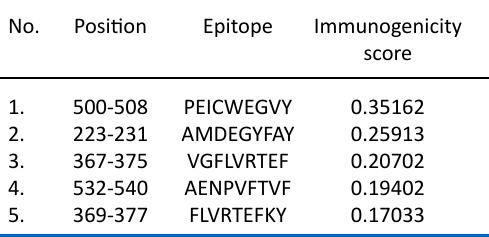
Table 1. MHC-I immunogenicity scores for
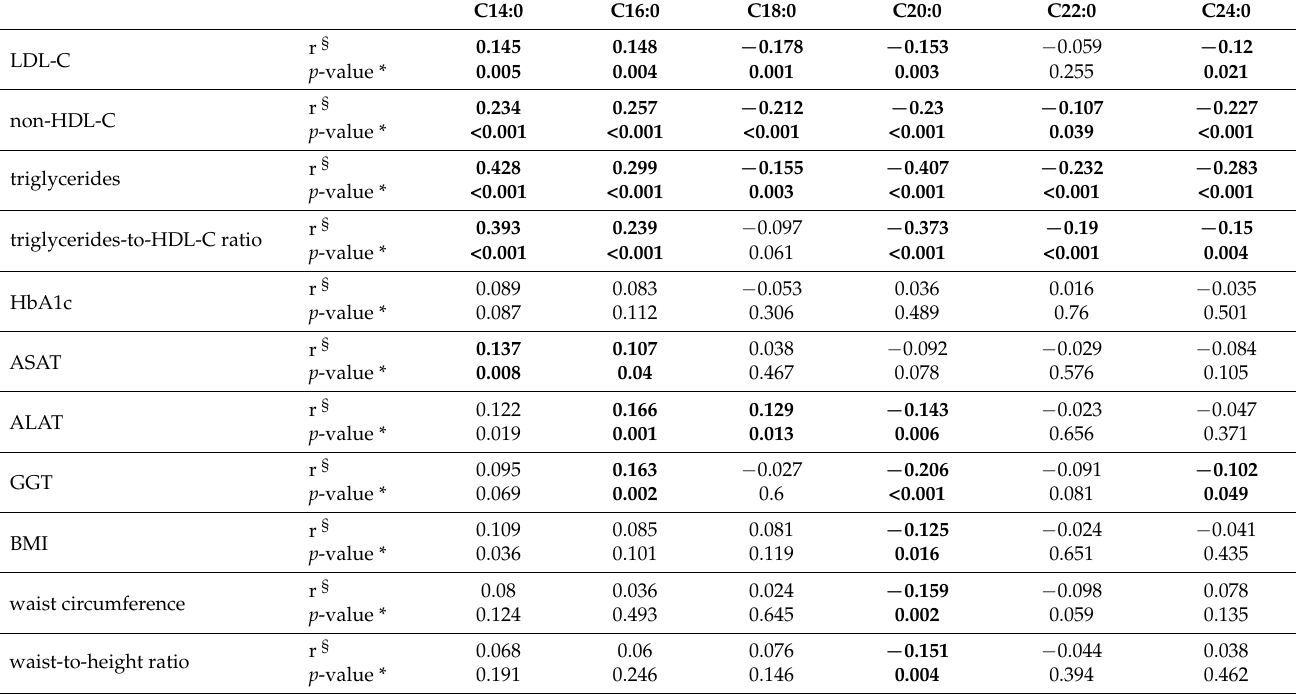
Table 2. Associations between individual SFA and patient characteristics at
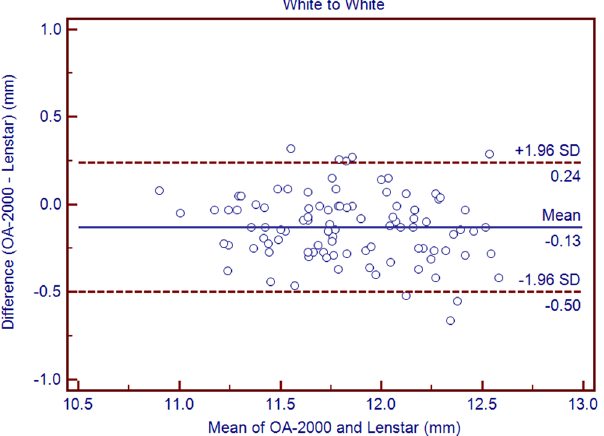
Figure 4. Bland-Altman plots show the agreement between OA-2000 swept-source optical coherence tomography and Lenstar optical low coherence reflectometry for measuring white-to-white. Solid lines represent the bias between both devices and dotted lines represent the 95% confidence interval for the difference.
--------------------------------
● **Try it**
Omit the pictures, then give all the lines above again exactly.

● **Final answer**
Table 1. MHC-I immunogenicity scores for
Table 2. Associations between individual SFA and patient characteristics at
Figure 4. Bland-Altman plots show the agreement between OA-2000 swept-source optical coherence tomography and Lenstar optical low coherence reflectometry for measuring white-to-white. Solid lines represent the bias between both devices and dotted lines represent the 95% confidence interval for the difference.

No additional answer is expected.